In theory, mashua is easier to breed than many of the other Andean roots and tubers. It has no incompatibility mechanisms, it self-pollinates easily, and most varieties flower abundantly and set lots of seed in a sufficiently long growing season. The flowers are large and easy to emasculate in order to make crosses. The only problem is that most varieties don’t begin to flower until after the autumn equinox. Generally, this means that most seed doesn’t begin to mature until mid-November. By then, we are often having light frosts and at risk of a real freeze. This means that I often lose most of the developing seed crop. Working around the problem is a challenge because mashua is a big plant and our greenhouse space is limited. I plan to build a hoop house just for mashua breeding in the future but, for now, I must make do with our outdoor plot.
So far, I have left a large amount of developing seed on the plants each year, only harvesting those that are 8 mm or larger. There is usually a great deal of smaller seed still on the plants when frost hits. I have assumed that there is no point in harvesting this immature seed and that it is better to risk a light frost in the hope that they will survive and develop further. Last year, I decided to do an experiment and harvested all seed, in any stage of development, before the first frost was predicted. I dried the seed, weighed it, grouped it into three size classes, and sowed it. The goal here is to determine how large seed must be before it is worth harvesting.
As is so often the case, I got a useful result, but not the one that I was hoping for. I was hoping, of course, that I would see good germination from all classes of seed. That would make life a lot easier. Instead, my results mostly matched my intuition about what seeds would be viable. By far the best germination was found in the large class of seed, which were mature or nearly so at the time that they were harvested.

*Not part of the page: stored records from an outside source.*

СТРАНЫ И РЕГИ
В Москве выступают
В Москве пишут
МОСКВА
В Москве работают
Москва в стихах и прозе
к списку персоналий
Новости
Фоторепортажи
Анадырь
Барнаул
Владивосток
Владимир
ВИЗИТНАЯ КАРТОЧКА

The medium class gave less than 10% germination and it is probably safe to assume that most of that occurred in the larger seeds. The small class gave no germination at all.
|Size||Diameter Range (Fresh)||Weight Range (Dry)||Weight Mean (Dry)||Germination|
|Small||4-5 mm||8-16 g||14 g||0%|
|Medium||6-7 mm||15-34 g||21 g||9.1%|
|Large||8-10 mm||33 – 55 g||47 g||68%|
Based upon these results, I might adjust my collection strategy to harvest slightly smaller seeds, down to 7 mm, which is not insignificant because that might give me 50% more seed. Otherwise, leaving small seeds on the plants is apparently the right choice, since there is no risk of losing viable seed.
These results will also be helpful in deciding what seed sizes are marketable. Although I might collect medium size seed for my own use, I wouldn’t want to sell those seeds due to the low germination rate. I will probably set the minimum seed weight for sale at 30 grams.